Performance Compensation
- No director bonus or performance-linked pay disclosed during Huddle’s tenure; 2025 proxy notes no options outstanding or available since Dec 31, 2024.
| Performance-linked element | 2021 | 2022 | 2024 |
|---|---|---|---|
| Bonus/NEIP (%) | None disclosed | None disclosed | None disclosed |
| Stock options | None outstanding | None outstanding | None outstanding |
| Performance metrics (TSR, EBITDA, etc.) | Not disclosed | Not disclosed | Not disclosed |
Note: Prior to Huddle’s tenure, LCNB directors participated in a non‑equity incentive plan (~9.5% of base+committee fees in 2014–2016), but this practice is not disclosed in recent years.

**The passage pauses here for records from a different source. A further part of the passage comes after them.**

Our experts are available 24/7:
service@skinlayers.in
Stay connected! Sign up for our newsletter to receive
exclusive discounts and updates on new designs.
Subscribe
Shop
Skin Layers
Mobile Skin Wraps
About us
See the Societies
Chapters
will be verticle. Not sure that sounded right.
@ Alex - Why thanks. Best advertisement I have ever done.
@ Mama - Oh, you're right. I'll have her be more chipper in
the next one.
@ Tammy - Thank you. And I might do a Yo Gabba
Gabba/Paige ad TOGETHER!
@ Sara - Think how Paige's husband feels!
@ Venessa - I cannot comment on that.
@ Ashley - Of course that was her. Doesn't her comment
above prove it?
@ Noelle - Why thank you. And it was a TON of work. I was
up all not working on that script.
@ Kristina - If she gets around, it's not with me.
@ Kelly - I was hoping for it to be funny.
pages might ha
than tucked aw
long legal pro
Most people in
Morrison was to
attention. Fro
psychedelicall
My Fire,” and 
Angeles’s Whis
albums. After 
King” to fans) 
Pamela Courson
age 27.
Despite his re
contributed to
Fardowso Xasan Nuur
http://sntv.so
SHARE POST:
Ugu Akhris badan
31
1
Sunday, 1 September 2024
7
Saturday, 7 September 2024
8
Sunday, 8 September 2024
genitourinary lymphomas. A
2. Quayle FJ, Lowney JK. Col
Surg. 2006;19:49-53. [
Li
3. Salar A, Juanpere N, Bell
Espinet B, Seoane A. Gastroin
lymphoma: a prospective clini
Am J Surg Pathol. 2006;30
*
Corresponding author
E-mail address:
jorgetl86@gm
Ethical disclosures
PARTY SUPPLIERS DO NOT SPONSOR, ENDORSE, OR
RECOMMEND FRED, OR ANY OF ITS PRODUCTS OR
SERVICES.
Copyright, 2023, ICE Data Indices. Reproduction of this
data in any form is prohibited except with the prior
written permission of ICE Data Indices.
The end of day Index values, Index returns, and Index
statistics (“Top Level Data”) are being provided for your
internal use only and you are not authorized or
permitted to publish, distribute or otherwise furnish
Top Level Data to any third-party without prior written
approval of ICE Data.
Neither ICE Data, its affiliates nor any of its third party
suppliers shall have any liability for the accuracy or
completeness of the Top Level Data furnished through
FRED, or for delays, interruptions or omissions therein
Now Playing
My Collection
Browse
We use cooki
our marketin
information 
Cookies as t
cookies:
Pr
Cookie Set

Other Directorships & Interlocks
| Company | Role | Potential Interlock |
|---|---|---|
| None disclosed | — | No interlocks with competitors/suppliers/customers disclosed. |
Expertise & Qualifications
- Banking leadership: Founder/CEO of Columbus First Bank; decades of executive and director experience in Columbus banking.
- Legal training: Princeton; OSU Moritz College of Law; five years at Baker & Hostetler.
- Committee expertise: Trust and Loan (credit, fiduciary oversight).
Equity Ownership
As of Dec 31, 2022 (latest director-by-director table disclosed):
| Holder | Shares Beneficially Owned | % of Outstanding | Of which held by spouse |
|---|---|---|---|
| William G. Huddle | 166,927 | 1.48% | 19,930 |
- Group ownership: All directors/officers (16 persons): 645,804 shares (5.75%).
Governance Assessment
- Alignment: Material personal stake (1.48% ownership; includes spouse holdings) supports investor alignment.
- Independence and attendance: Independent status affirmed and strong meeting participation company‑wide (≥95% in 2024), supporting board effectiveness.
- Committee fit: Service on Trust and Loan aligns with his credit and fiduciary expertise; absence from Audit/Comp reduces direct influence over financial reporting and pay design.
- Compensation mix: Conservative cash retainers with modest, time‑based equity grants ($10k in 2022; $17k in 2024) indicate low risk of pay‑for‑performance distortions at the director level.
- Conflicts/related parties: 2018 appointment 8‑K states Huddle is not party to related‑party transactions requiring Item 404(a) disclosure; LCNB has a board review process for related‑party matters (2021 proxy example pertains to another director’s law firm).
RED FLAGS: None identified specific to Huddle—no pledging/hedging, no related‑party transactions under Item 404(a), no options or repricings disclosed.